Analysing Public Transport User Sentiment on Low Resource Multilingual Data
It addresses improving public transport quality in Sub-Saharan Africa by mining user opinions, but is incremental as it applies existing methods to new data.
This study analyzed commuter sentiment on public transport in Kenya, Tanzania, and South Africa using multilingual NLP on Twitter data, revealing predominantly negative sentiments in South Africa and Kenya and positive ones in Tanzania due to advertising tweets.

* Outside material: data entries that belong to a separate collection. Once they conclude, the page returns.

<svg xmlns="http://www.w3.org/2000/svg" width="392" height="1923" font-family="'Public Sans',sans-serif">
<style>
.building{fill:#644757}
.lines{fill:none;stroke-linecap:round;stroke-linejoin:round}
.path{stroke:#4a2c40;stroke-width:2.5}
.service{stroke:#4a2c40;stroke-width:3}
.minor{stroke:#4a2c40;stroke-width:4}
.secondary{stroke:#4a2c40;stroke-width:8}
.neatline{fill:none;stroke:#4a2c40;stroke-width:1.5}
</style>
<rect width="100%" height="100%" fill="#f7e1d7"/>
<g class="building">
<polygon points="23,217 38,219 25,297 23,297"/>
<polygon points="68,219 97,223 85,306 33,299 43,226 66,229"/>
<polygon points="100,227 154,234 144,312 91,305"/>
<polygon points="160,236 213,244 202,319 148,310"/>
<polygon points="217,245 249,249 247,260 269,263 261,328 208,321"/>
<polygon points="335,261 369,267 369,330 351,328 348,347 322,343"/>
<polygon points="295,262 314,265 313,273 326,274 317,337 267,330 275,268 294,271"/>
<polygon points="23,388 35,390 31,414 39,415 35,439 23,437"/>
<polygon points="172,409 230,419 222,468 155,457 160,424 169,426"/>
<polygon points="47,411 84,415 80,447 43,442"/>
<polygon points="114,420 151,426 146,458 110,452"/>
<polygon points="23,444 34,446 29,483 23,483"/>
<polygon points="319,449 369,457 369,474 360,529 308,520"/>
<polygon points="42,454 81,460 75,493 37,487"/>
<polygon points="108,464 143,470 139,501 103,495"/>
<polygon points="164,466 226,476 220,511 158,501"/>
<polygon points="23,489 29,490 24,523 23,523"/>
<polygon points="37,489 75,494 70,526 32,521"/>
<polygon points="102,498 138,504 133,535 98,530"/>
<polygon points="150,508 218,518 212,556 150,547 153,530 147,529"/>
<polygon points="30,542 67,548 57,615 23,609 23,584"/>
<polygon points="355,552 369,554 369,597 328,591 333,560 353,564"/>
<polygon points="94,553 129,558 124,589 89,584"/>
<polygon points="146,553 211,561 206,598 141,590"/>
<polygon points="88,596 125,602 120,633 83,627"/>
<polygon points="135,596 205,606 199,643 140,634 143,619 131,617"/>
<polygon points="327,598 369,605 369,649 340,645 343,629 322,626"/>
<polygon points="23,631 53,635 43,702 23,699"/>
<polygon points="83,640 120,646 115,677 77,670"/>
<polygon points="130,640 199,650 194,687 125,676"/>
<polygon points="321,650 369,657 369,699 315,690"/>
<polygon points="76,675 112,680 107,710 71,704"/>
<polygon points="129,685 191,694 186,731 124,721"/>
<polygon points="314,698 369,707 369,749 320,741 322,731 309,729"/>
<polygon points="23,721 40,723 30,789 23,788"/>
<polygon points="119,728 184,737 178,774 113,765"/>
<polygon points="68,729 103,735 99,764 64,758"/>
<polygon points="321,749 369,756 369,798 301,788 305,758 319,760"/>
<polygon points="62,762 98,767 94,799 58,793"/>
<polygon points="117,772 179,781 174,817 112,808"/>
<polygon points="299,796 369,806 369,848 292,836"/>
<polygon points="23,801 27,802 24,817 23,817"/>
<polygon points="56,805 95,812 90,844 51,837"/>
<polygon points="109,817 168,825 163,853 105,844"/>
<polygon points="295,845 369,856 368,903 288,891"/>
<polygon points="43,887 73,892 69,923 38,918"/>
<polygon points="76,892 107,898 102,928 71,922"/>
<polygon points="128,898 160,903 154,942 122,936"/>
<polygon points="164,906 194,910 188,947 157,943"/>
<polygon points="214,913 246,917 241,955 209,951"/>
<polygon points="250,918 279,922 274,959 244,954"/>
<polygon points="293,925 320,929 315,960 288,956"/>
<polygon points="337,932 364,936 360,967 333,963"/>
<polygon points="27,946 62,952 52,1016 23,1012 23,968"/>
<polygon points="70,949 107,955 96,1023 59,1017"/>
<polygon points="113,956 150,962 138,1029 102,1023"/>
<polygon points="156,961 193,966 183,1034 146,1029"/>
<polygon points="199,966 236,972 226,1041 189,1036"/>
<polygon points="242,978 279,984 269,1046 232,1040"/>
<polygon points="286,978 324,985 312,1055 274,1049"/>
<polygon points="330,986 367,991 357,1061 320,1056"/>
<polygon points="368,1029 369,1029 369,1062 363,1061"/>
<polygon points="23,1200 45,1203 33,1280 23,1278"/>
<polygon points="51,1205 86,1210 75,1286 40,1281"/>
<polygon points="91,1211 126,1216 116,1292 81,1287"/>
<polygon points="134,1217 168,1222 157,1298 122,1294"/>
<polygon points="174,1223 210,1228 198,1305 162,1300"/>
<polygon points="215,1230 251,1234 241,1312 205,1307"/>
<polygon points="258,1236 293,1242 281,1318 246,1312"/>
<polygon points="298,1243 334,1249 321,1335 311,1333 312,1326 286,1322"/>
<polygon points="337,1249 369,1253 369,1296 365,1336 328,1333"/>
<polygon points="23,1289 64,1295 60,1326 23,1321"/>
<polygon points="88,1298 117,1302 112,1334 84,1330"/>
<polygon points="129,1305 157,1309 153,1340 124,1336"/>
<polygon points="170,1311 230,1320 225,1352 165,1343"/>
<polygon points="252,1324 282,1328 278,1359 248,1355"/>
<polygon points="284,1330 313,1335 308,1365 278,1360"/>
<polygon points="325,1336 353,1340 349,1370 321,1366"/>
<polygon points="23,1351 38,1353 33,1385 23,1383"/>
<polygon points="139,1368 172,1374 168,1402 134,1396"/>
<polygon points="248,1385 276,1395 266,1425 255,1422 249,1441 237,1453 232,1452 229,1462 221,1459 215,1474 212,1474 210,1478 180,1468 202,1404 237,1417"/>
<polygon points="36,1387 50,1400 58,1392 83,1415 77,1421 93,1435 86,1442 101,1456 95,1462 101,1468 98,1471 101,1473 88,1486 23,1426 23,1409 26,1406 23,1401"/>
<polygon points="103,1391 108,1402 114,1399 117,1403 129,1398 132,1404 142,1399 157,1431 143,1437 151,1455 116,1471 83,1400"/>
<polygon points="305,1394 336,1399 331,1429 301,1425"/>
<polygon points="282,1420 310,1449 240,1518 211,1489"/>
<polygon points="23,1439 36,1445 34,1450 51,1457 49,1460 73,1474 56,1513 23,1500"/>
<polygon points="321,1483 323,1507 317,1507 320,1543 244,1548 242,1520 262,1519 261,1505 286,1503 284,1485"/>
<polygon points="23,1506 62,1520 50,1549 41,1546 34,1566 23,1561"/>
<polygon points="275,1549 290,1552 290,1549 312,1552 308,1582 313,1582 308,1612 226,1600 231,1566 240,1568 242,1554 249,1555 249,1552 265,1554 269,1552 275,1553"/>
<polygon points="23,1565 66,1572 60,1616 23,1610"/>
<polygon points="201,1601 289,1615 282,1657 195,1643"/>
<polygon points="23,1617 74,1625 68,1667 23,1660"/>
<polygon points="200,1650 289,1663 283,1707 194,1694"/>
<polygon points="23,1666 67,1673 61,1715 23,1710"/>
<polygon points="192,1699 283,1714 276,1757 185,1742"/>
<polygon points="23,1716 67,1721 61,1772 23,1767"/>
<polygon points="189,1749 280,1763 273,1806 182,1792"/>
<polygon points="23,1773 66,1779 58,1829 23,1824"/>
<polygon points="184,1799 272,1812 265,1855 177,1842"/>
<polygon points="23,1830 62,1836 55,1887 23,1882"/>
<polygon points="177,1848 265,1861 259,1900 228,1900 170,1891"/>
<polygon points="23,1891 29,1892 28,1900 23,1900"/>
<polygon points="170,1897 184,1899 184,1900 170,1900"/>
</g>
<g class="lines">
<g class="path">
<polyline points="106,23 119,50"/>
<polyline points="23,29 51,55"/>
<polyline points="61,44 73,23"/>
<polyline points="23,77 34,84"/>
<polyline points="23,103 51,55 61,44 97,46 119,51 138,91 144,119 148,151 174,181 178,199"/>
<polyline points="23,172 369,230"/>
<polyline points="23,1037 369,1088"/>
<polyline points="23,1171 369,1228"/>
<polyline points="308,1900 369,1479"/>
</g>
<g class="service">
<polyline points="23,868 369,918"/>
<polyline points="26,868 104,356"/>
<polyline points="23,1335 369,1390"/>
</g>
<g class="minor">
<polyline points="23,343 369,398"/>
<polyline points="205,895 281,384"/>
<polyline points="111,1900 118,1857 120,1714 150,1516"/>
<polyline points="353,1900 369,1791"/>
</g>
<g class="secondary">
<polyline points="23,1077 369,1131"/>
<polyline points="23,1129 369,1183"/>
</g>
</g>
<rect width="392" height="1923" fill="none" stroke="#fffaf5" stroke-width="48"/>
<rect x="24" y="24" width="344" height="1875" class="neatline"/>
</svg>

Public transport systems in many Sub-Saharan countries often receive less attention compared to other sectors, underscoring the need for innovative solutions to improve the Quality of Service (QoS) and overall user experience. This study explored commuter opinion mining to understand sentiments toward existing public transport systems in Kenya, Tanzania, and South Africa. We used a qualitative research design, analysing data from X (formerly Twitter) to assess sentiments across rail, mini-bus taxis, and buses. By leveraging Multilingual Opinion Mining techniques, we addressed the linguistic diversity and code-switching present in our dataset, thus demonstrating the application of Natural Language Processing (NLP) in extracting insights from under-resourced languages. We employed PLMs such as AfriBERTa, AfroXLMR, AfroLM, and PuoBERTa to conduct the sentiment analysis. The results revealed predominantly negative sentiments in South Africa and Kenya, while the Tanzanian dataset showed mainly positive sentiments due to the advertising nature of the tweets. Furthermore, feature extraction using the Word2Vec model and K-Means clustering illuminated semantic relationships and primary themes found within the different datasets. By prioritising the analysis of user experiences and sentiments, this research paves the way for developing more responsive, user-centered public transport systems in Sub-Saharan countries, contributing to the broader goal of improving urban mobility and sustainability.